Proxmox supports LVM-thin as a storage backend for VMs that do not require ZFS checksumming or Ceph distribution. LVM-thin uses a thin provisioning pool on an LVM logical volume, where each VM gets a thin LV.

When the LVM layer itself is the damaged part (volume-group descriptors or PV metadata rather than the thin pool), the recovery path is the same as our dedicated LVM volume-group recovery work, restoring the metadata from a config archive before the thin LVs can be read. Proxmox 7 and later also supports Btrfs as a storage backend; Btrfs is a separate Copy-on-Write-aware job handled through our Btrfs filesystem recovery workflow, which reads older generation roots forensically rather than overwriting them in place.

LVM-Thin Pool Corruption

If the thin pool metadata LV is corrupted (power loss during metadata commit), the entire thin pool becomes inaccessible. We parse the thin pool superblock and space maps from the raw disk image to locate each thin LV's block mapping.

qcow2 Header Corruption

Proxmox uses qcow2 format on directory-based and NFS storage. qcow2 files have a header, L1/L2 mapping tables, refcount tables, and data clusters. If the header or refcount table is corrupted, qemu-img check may fail to repair it. We rebuild the L1/L2 tables and refcount structures from the data cluster layout.

LXC Container Rootfs

LXC containers store their rootfs as a directory, ZFS dataset, or thin LV depending on the storage backend. Recovery extracts the container rootfs from whichever backend was in use. ZFS datasets are extracted as part of the pool reconstruction; LVM-thin LVs are extracted from the thin pool metadata.

⁂

Request a >> Please retype everything in the entries from their first line down to the line containing "match his environmental", including both ends. Leave the picture out of your answer.
The Proxmox recovery text and the entries come from unrelated sources.

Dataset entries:

⁂

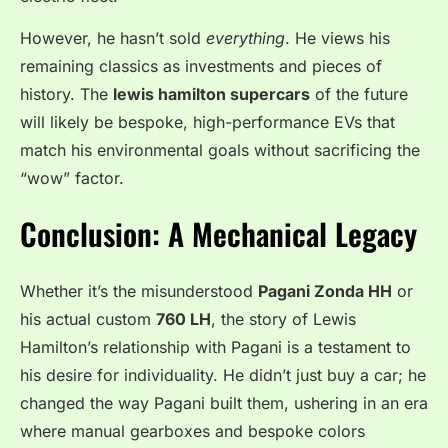
However, he hasn’t sold
everything
. He views his
remaining classics as investments and pieces of
history. The
lewis hamilton supercars
of the future
will likely be bespoke, high-performance EVs that
match his environmental goals without sacrificing the
“wow” factor.
Conclusion: A Mechanical Legacy
Whether it’s the misunderstood
Pagani Zonda HH
or
his actual custom
760 LH
, the story of Lewis
Hamilton’s relationship with Pagani is a testament to
his desire for individuality. He didn’t just buy a car; he
changed the way Pagani built them, ushering in an era
where manual gearboxes and bespoke colors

⁂

Request b >> According to the Proxmox recovery text, what can corrupt the thin pool metadata LV?

Response area a >>
However, he hasn’t sold
everything
. He views his
remaining classics as investments and pieces of
history. The
lewis hamilton supercars
of the future
will likely be bespoke, high-performance EVs that
match his environmental goals without sacrificing the

Response area b >> Power loss during metadata commit.